> **Request A**
Transcribe the part of the listening test description below, starting at "In Listening Part" and ending at "B. It was great.".

Listening Part A requires students to choose the best statement out of three recorded 
statements they hear to match with each photograph. The students see: 



The students hear: 

A. The cat is jumping into the arms of the boy. 

B. The cat is lying on its back in the sunlight. 

C. The cat is sniffing the child’s ear. 

The correct answer is [C], “The cat is sniffing the child’s ear.” 

With this item type, the photographs permit descriptive language to be tested along with 
some inferencing skills. 




In Listening Part B, students hear a short question and three responses, and then quickly 
choose the correct response to the question. Here is an example: 

Did you have fun at the party? 

A. I was funny. 

B. It was great. 

C. There was no phone. 

The correct answer is [B]; “It was great.” The two-turn, social-interactional 
conversations in Part B use ritualized, idiomatic turns, and high-frequency conversation 
topics.

> **Given information**
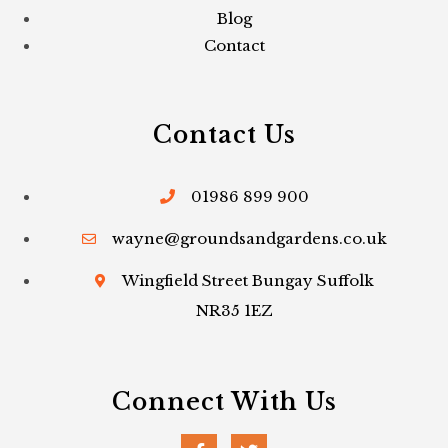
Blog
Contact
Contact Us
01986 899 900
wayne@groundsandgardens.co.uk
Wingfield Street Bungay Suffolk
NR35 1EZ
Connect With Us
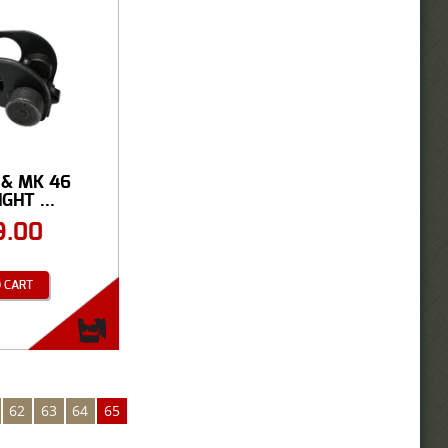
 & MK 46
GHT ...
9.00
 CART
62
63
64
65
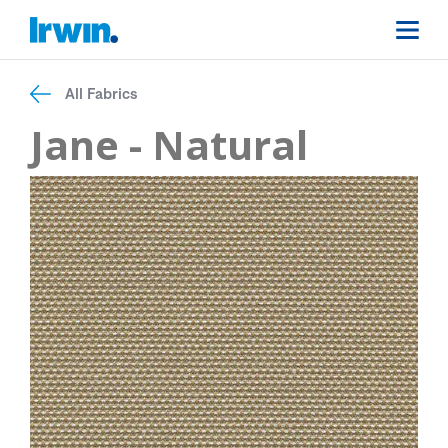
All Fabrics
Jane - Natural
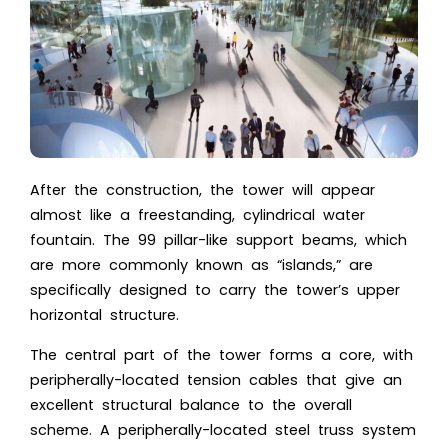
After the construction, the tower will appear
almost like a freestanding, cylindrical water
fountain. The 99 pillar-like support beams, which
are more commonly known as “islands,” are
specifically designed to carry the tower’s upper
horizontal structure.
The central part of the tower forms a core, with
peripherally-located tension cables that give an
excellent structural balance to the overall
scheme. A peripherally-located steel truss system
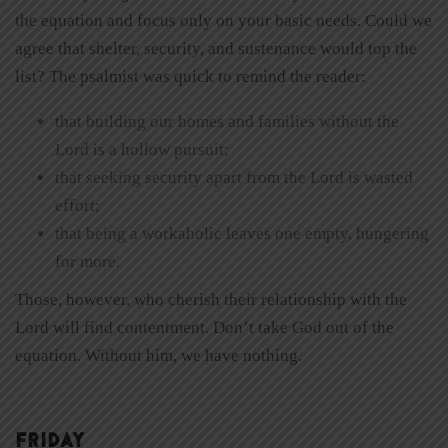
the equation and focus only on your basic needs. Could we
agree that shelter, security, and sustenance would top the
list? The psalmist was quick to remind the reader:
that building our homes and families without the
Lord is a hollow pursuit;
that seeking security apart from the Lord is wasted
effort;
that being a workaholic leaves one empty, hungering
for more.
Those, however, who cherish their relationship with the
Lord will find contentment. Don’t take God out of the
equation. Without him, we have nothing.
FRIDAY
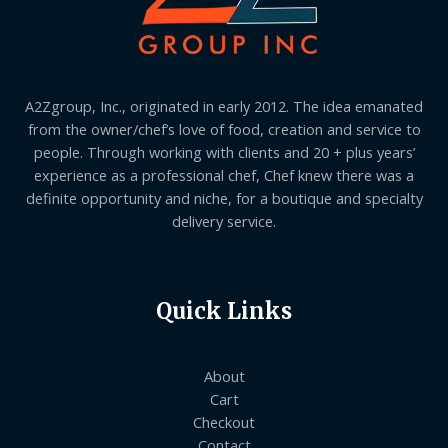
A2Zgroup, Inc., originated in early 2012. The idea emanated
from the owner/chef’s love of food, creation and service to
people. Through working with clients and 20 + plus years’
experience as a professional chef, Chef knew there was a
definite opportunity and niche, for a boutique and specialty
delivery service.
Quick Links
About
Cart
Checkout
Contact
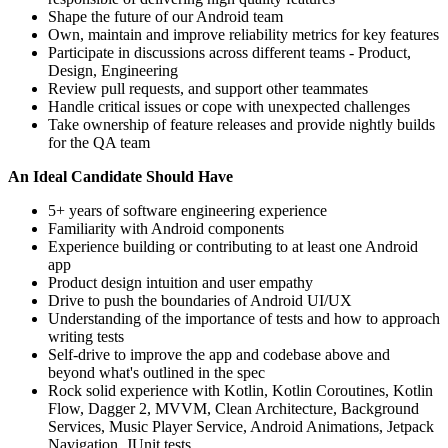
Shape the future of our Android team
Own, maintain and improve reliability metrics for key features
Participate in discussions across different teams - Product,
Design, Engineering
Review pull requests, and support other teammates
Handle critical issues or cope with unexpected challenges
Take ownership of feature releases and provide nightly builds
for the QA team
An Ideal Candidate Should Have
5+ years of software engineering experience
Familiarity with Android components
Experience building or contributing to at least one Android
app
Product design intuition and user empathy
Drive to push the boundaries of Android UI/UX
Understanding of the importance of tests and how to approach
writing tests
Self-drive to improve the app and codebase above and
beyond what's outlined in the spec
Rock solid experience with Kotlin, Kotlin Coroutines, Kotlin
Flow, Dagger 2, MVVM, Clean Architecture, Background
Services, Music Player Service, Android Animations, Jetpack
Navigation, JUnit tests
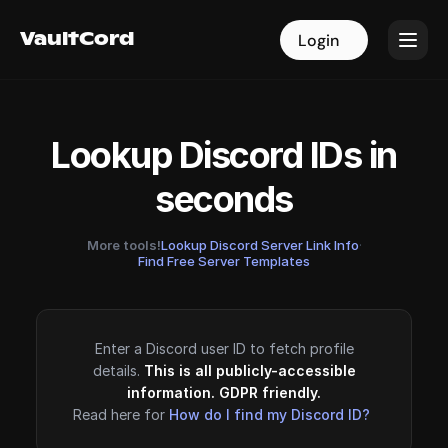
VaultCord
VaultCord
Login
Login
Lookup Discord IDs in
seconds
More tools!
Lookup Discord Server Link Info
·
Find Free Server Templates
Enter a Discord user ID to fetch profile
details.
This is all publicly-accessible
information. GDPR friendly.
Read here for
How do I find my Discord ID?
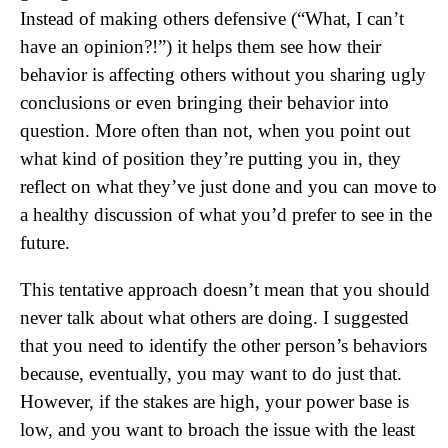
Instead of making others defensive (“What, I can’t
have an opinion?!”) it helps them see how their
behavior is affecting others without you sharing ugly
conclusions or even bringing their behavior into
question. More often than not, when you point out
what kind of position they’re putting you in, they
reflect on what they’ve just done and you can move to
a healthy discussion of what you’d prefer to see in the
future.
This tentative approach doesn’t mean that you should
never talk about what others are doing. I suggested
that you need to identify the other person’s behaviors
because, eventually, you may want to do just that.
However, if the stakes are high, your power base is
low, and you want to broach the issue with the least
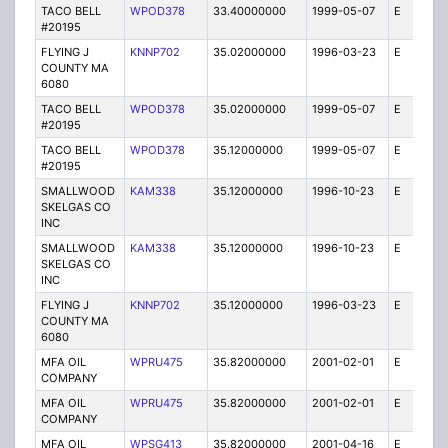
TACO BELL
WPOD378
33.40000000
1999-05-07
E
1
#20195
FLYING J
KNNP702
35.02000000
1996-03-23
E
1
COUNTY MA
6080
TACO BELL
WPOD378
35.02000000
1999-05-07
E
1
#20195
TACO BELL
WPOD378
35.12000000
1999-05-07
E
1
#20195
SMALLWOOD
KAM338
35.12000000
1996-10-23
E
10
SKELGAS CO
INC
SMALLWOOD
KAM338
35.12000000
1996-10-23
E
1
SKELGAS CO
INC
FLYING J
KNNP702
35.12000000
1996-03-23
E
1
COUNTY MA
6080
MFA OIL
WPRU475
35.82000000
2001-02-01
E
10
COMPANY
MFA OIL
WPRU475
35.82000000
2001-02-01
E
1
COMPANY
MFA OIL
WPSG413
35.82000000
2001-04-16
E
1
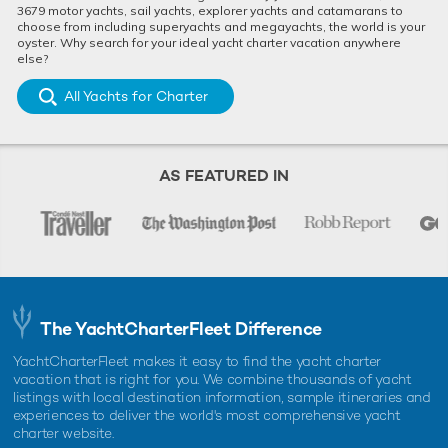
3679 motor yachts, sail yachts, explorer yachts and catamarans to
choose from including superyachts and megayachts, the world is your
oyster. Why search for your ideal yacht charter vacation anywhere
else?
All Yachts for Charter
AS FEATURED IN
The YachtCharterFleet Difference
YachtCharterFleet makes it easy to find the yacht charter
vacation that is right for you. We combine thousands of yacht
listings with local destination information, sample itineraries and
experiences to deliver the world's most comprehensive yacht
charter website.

> **Request B**
From the entries above, pull out every line containing the string "YachtCharterFleet", matching its case exactly.

> **Problem solution A**
In Listening Part B, students hear a short question and three responses, and then quickly 
choose the correct response to the question. Here is an example: 

Did you have fun at the party? 

A. I was funny. 

B. It was great.

> **Problem solution B**
The YachtCharterFleet Difference
YachtCharterFleet makes it easy to find the yacht charter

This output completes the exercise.